**WHAT YOU SHOULD DO**
Only the lines below between the one holding "将来的には、中国の投資ファンドは、世界的な金融環境の" and the one holding "kiam unu remparo", inclusive, are to be reproduced word for word; the pictures are to be left out.

**DATA FOR PROCESSING**
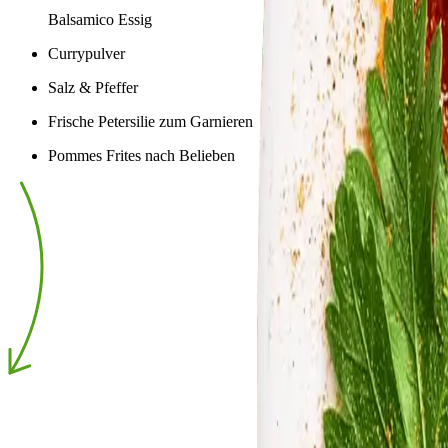
Balsamico Essig
Currypulver
Salz & Pfeffer
Frische Petersilie zum Garnieren
Pommes Frites nach Belieben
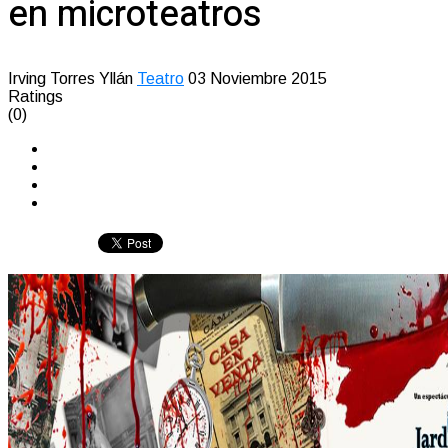
en microteatros
Irving Torres Yllán
Teatro
03 Noviembre 2015
Ratings
(0)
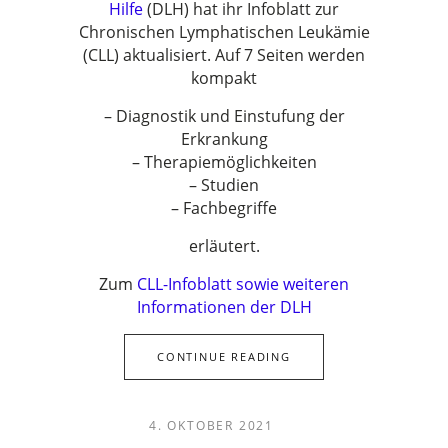
Hilfe
(DLH) hat ihr Infoblatt zur
Chronischen Lymphatischen Leukämie
(CLL) aktualisiert. Auf 7 Seiten werden
kompakt
– Diagnostik und Einstufung der
Erkrankung
– Therapiemöglichkeiten
– Studien
– Fachbegriffe
erläutert.
Zum
CLL-Infoblatt sowie weiteren
Informationen der DLH
CONTINUE READING
4. OKTOBER 2021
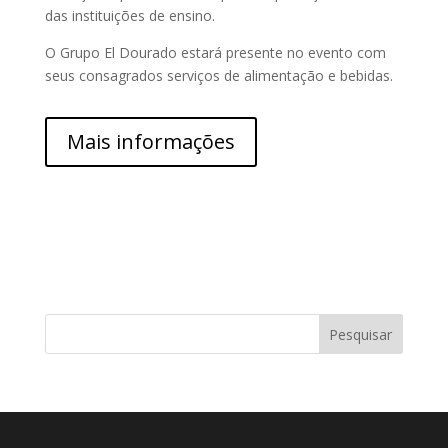
das instituições de ensino.
O Grupo El Dourado estará presente no evento com
seus consagrados serviços de alimentação e bebidas.
Mais informações
Pesquisar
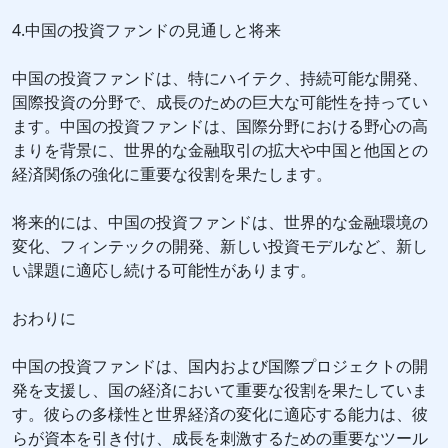
4.中国の投資ファンドの見通しと将来
中国の投資ファンドは、特にハイテク、持続可能な開発、
国際投資の分野で、成長のための巨大な可能性を持ってい
ます。中国の投資ファンドは、国際分野における野心の高
まりを背景に、世界的な金融取引の拡大や中国と他国との
経済関係の強化に重要な役割を果たします。
将来的には、中国の投資ファンドは、世界的な金融環境の
変化、フィンテックの開発、新しい投資モデルなど、新し
い課題に適応し続ける可能性があります。
おわりに
中国の投資ファンドは、国内および国際プロジェクトの開
発を支援し、国の経済において重要な役割を果たしていま
す。彼らの多様性と世界経済の変化に適応する能力は、彼
らが資本を引き付け、成長を刺激するための重要なツール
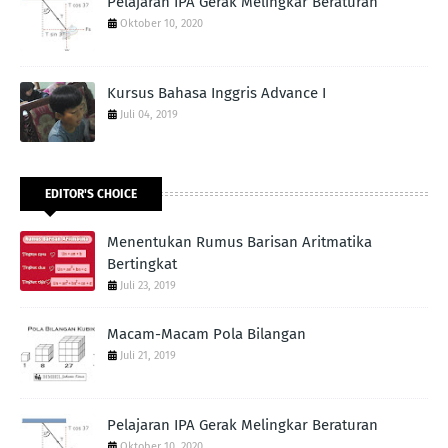
Pelajaran IPA Gerak Melingkar Beraturan
Oktober 10, 2020
Kursus Bahasa Inggris Advance I
Juli 04, 2019
EDITOR'S CHOICE
Menentukan Rumus Barisan Aritmatika
Bertingkat
Juli 23, 2019
Macam-Macam Pola Bilangan
Juli 21, 2019
Pelajaran IPA Gerak Melingkar Beraturan
Oktober 10, 2020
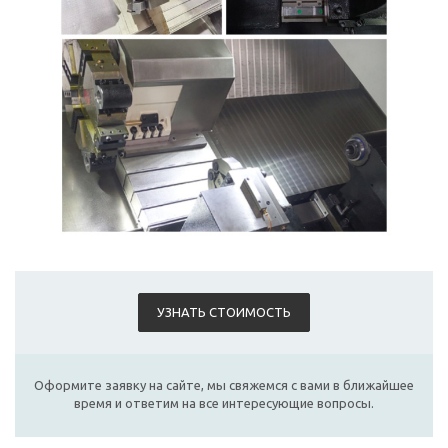
УЗНАТЬ СТОИМОСТЬ
Оформите заявку на сайте, мы свяжемся с вами в ближайшее
время и ответим на все интересующие вопросы.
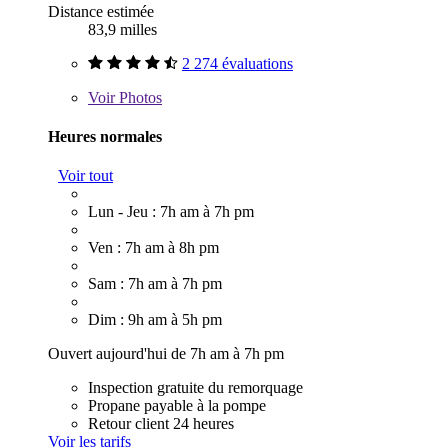
Distance estimée
83,9 milles
2 274 évaluations
Voir
Photos
Heures normales
Voir tout
Lun - Jeu : 7h am à 7h pm
Ven : 7h am à 8h pm
Sam : 7h am à 7h pm
Dim : 9h am à 5h pm
Ouvert aujourd'hui de 7h am à 7h pm
Inspection gratuite du remorquage
Propane payable à la pompe
Retour client 24 heures
Voir les tarifs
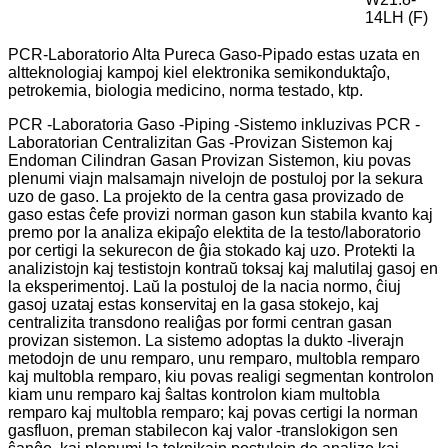
14LH (F)
PCR-Laboratorio Alta Pureca Gaso-Pipado estas uzata en
altteknologiaj kampoj kiel elektronika semikonduktaĵo,
petrokemia, biologia medicino, norma testado, ktp.
PCR -Laboratoria Gaso -Piping -Sistemo inkluzivas PCR -
Laboratorian Centralizitan Gas -Provizan Sistemon kaj
Endoman Cilindran Gasan Provizan Sistemon, kiu povas
plenumi viajn malsamajn nivelojn de postuloj por la sekura
uzo de gaso. La projekto de la centra gasa provizado de
gaso estas ĉefe provizi norman gason kun stabila kvanto kaj
premo por la analiza ekipaĵo elektita de la testo/laboratorio
por certigi la sekurecon de ĝia stokado kaj uzo. Protekti la
analizistojn kaj testistojn kontraŭ toksaj kaj malutilaj gasoj en
la eksperimentoj. Laŭ la postuloj de la nacia normo, ĉiuj
gasoj uzataj estas konservitaj en la gasa stokejo, kaj
centralizita transdono realiĝas por formi centran gasan
provizan sistemon. La sistemo adoptas la dukto -liverajn
metodojn de unu remparo, unu remparo, multobla remparo
kaj multobla remparo, kiu povas realigi segmentan kontrolon
kiam unu remparo kaj ŝaltas kontrolon kiam multobla
remparo kaj multobla remparo; kaj povas certigi la norman
gasfluon, preman stabilecon kaj valor -translokigon sen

**PROBLEM SOLUTION**
将来的には、中国の投資ファンドは、世界的な金融環境の
変化、フィンテックの開発、新しい投資モデルなど、新し
い課題に適応し続ける可能性があります。
おわりに
中国の投資ファンドは、国内および国際プロジェクトの開
発を支援し、国の経済において重要な役割を果たしていま
す。彼らの多様性と世界経済の変化に適応する能力は、彼
らが資本を引き付け、成長を刺激するための重要なツール
Pelajaran IPA Gerak Melingkar Beraturan
Oktober 10, 2020
Kursus Bahasa Inggris Advance I
Juli 04, 2019
EDITOR'S CHOICE
Menentukan Rumus Barisan Aritmatika
Bertingkat
Juli 23, 2019
Macam-Macam Pola Bilangan
Juli 21, 2019
Pelajaran IPA Gerak Melingkar Beraturan
Oktober 10, 2020
УЗНАТЬ СТОИМОСТЬ
Оформите заявку на сайте, мы свяжемся с вами в ближайшее
время и ответим на все интересующие вопросы.
Distance estimée
83,9 milles
2 274 évaluations
Voir
Photos
Heures normales
Voir tout
Lun - Jeu : 7h am à 7h pm
Ven : 7h am à 8h pm
Sam : 7h am à 7h pm
Dim : 9h am à 5h pm
Ouvert aujourd'hui de 7h am à 7h pm
Inspection gratuite du remorquage
Propane payable à la pompe
Retour client 24 heures
Voir les tarifs
14LH (F)
PCR-Laboratorio Alta Pureca Gaso-Pipado estas uzata en
altteknologiaj kampoj kiel elektronika semikonduktaĵo,
petrokemia, biologia medicino, norma testado, ktp.
PCR -Laboratoria Gaso -Piping -Sistemo inkluzivas PCR -
Laboratorian Centralizitan Gas -Provizan Sistemon kaj
Endoman Cilindran Gasan Provizan Sistemon, kiu povas
plenumi viajn malsamajn nivelojn de postuloj por la sekura
uzo de gaso. La projekto de la centra gasa provizado de
gaso estas ĉefe provizi norman gason kun stabila kvanto kaj
premo por la analiza ekipaĵo elektita de la testo/laboratorio
por certigi la sekurecon de ĝia stokado kaj uzo. Protekti la
analizistojn kaj testistojn kontraŭ toksaj kaj malutilaj gasoj en
la eksperimentoj. Laŭ la postuloj de la nacia normo, ĉiuj
gasoj uzataj estas konservitaj en la gasa stokejo, kaj
centralizita transdono realiĝas por formi centran gasan
provizan sistemon. La sistemo adoptas la dukto -liverajn
metodojn de unu remparo, unu remparo, multobla remparo
kaj multobla remparo, kiu povas realigi segmentan kontrolon
kiam unu remparo kaj ŝaltas kontrolon kiam multobla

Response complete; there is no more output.